I need to extract data from any middle layer. I need it for making comparing images, the idea is that if the model recognizes a cat it would check if that image of a cat matches the previous images of cats.
I have done the following:
model = YOLO("yolov8s")
del model.model.model[-1]
This way I am deleting the final layer, but I can't extract data from it. When I call the predict method I get the following:
File "\Lib\site-packages\ultralytics\utils\ops.py", line 219, in non_max_suppression
x = x[xc[xi]] # confidence
~^^^^^^^^
IndexError: The shape of the mask [12, 20] at index 0 does not match the shape of the indexed tensor [512, 20, 12] at index 0
What can I do differently to get the data? It would be better not create a model and delete the final layer( or x amount) because I still need the final result.
The only way I found to do this is to modify the Detect class.

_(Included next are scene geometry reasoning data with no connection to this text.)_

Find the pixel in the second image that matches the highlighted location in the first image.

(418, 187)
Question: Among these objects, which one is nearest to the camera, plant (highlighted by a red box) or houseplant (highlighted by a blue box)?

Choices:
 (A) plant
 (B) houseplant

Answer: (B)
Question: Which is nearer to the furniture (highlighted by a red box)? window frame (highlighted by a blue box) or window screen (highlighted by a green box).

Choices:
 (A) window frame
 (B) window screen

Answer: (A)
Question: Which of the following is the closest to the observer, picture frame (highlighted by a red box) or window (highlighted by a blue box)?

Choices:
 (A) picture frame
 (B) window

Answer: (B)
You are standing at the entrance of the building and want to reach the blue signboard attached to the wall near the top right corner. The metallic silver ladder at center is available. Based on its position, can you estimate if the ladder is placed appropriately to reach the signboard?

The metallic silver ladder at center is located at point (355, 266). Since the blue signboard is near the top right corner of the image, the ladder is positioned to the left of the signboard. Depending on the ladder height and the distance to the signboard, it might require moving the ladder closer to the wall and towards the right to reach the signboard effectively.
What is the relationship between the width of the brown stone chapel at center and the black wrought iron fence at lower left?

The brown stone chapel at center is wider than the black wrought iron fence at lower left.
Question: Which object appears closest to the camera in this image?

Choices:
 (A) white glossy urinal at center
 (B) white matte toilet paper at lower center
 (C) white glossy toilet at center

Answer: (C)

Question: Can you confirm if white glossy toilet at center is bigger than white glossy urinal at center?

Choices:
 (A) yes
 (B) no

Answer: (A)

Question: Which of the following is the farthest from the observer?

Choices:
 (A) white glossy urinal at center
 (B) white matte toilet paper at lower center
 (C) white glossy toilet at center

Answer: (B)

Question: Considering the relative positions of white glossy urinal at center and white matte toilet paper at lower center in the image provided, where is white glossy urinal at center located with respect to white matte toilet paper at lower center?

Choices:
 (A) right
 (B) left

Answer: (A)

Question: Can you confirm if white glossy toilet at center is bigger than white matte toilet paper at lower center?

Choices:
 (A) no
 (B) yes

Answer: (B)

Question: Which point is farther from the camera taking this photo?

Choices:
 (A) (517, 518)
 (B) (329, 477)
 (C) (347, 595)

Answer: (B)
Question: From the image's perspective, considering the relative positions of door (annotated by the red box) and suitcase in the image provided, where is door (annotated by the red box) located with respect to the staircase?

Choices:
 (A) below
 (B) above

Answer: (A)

I added a callback function.
def modifyDetectClass():
Detect.callback = None
def forward(self, x):
shape = x[0].shape
for i in range(self.nl):
x[i] = torch.cat((self.cv2[i](x[i]), self.cv3[i](x[i])), 1)
if self.training:
return x
elif self.dynamic or self.shape != shape:
self.anchors, self.strides = (x.transpose(0, 1) for x in make_anchors(x, self.stride, 0.5))
self.shape = shape
x_cat = torch.cat([xi.view(shape[0], self.no, -1) for xi in x], 2)
if self.export and self.format in ('saved_model', 'pb', 'tflite', 'edgetpu', 'tfjs'):
box = x_cat[:, :self.reg_max * 4]
cls = x_cat[:, self.reg_max * 4:]
else:
box, cls = x_cat.split((self.reg_max * 4, self.nc), 1)
dbox = dist2bbox(self.dfl(box), self.anchors.unsqueeze(0), xywh=True, dim=1) * self.strides
if self.export and self.format in ('tflite', 'edgetpu'):
img_h = shape[2] * self.stride[0]
img_w = shape[3] * self.stride[0]
img_size = torch.tensor([img_w, img_h, img_w, img_h], device=dbox.device).reshape(1, 4, 1)
dbox /= img_size
y = torch.cat((dbox, cls.sigmoid()), 1)
# Added code for intermediate data extraction
if Detect.callback is not None:
Detect.callback(x[1])
Detect.callback = None
#
return y if self.export else (y, x)
Detect.forward = forward
return
And every time before you call the model add the callback function. Example:
self.value = None
def setValue(x : any):
self.value = x
Detect.callback = setValue
self.model.predict(img, verbose=False)
But to get the vectors of same size you need to resize the image to a constant size(512,512).